It’s time for this month’s scheduled Firefox replace (technically, with 28 days between updates, you generally get two updates in a single calendar month, however July 2022 isn’t a kind of months)…
…and the excellent news is that the worst bugs listed, which get a danger class of Excessive, are these discovered by Mozilla itself utilizing automated bug-hunting instruments, and lumped togther below two catchall CVE numbers:
- CVE-2022-36320: Reminiscence security bugs mounted in Firefox 103.
- CVE-2022-2505: Reminiscence security bugs mounted in Firefox 103 and 102.1.
The explanation that these bugs are break up into two teams is that Mozilla formally helps two flavours of its browser.
There’s the latest-and-greatest model, at the moment 103, which has all the newest options and related safety fixes.
And there’s the Prolonged Help Launch (ESR) flavour, which synchs up with the options within the newest model each few months, however in between will get safety updates solely, thus bringing in new options solely after they’ve been accessible to check out within the mainstream model for a while.
As you possibly can think about, sysadmins and IT groups who assist Firefox at work usually like ESRs as a result of it means they don’t should foist new options on their very own customers (or take the inevitable assist calls about new menu choices, completely different icons and modified behaviour) with out good warning.
There are virtually all the time not less than a number of bugs mounted within the mainstream Firefox model that don’t seem within the ESR, and thus can’t be mounted there, as a result of the bugs are new, launched within the new code added to assist the brand new options.
That is one more reason that some sysadmins like ESR-style software program, provided that the code in these variations has been geneally uncovered to real-life scrutiny for longer, with out lagging behind on safety patches.

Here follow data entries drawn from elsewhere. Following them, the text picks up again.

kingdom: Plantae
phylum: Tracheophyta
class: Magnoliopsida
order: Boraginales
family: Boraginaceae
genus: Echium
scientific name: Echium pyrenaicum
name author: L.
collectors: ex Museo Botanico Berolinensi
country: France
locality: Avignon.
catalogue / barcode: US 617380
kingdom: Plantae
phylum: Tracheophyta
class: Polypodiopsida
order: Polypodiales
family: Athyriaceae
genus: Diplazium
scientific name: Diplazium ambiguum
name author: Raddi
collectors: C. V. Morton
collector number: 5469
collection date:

In reality, Mozilla retains two ESR variations, to be able to attempt the earlier and the present ESR variations on the similar time earlier than making the change, thus by no means needing to make use of the cutting-edge model our your manufacturing community in any respect. (See beneath for the newest model numbers of all currently-supported variations.)
Deceptive your clicks
Of the opposite six bugs on the patch checklist, we expect two are intriguing and necessary, as a result of each of them give attackers an opportunity to trick you into clicking one thing that isn’t what it appears:
- CVE-2022-36319: Mouse Place spoofing with CSS transforms. Merely put, this bug implies that a booby-trapped web site may depart your mouse pointer positioned on the fallacious spot within the browser window, in order that clicking your mouse gained’t register the place you anticipate. This trick is commonly known as clickjacking, the place a scammer makes you assume you’re clicking someplace secure, when actually you’re clicking on a hyperlink or button you’d intentionally have prevented if solely you knew. In its easiest type, clickjacking can engineer pretend social media likes or undesirable ad impressions. At worst, it will possibly lead you straight into hurt from phishing assaults or pretend downloads that aren’t apparent, even in the event you’re searching for them.
- CVE-2022-36314: Opening native
.lnkinformation may trigger surprising community masses.LNKinformation are Home windows shortcuts, that are a complete can of safety worms in their very own proper. (A.LNKfile can sneakily redirect you to a file of kind X, resembling.EXE, whereas presenting itself with an icon of kind Y, resembling.PDF.) On this case, an online hyperlink that specified an area .LNKfile, may, if clicked, redirect you to a file saved someplace on the community as a substitute. Though there’s no suggestion that the information fetched this fashion could possibly be used for distant code execution (in different phrases, to make unauthorised adjustments, together with implanting malware), you might simply be tricked into trusting distant content material below the mistaken impression that it was native knowledge. Any community request leaks some info to the particular person working the server on the different finish, so it’s necessary in your browser to present you an correct concept of the place every hyperlink you click on will take you.
LEARN MORE ABOUT SHORTCUTS AND MALWARE
What to do?
As standard, go to Assist > About Firefox and see whether or not the popup field tells you Firefox is updated or affords you a clickable button labelled [Update to X].
This time, the model you’re after is 103.0 (in the event you’re utilizing the mainstream model), ESR 102.1 (in the event you’re on the latest ESR model), or ESR 91.12 (in the event you’re on the oldest ESR flavour).
As we’ve defined earlier than, however assume it’s value mentioning once more, the 2 numbers within the ESR launch identifiers add collectively to indicate the mainstream launch that they match up with when it comes to safety updates.
So, provided that the present mainstream model is 103, you possibly can shortly inform than 102.1 ESR (102+1 = 103) and 91.12 ESR (91+12 = 103) are the latest releases of their respective lineages.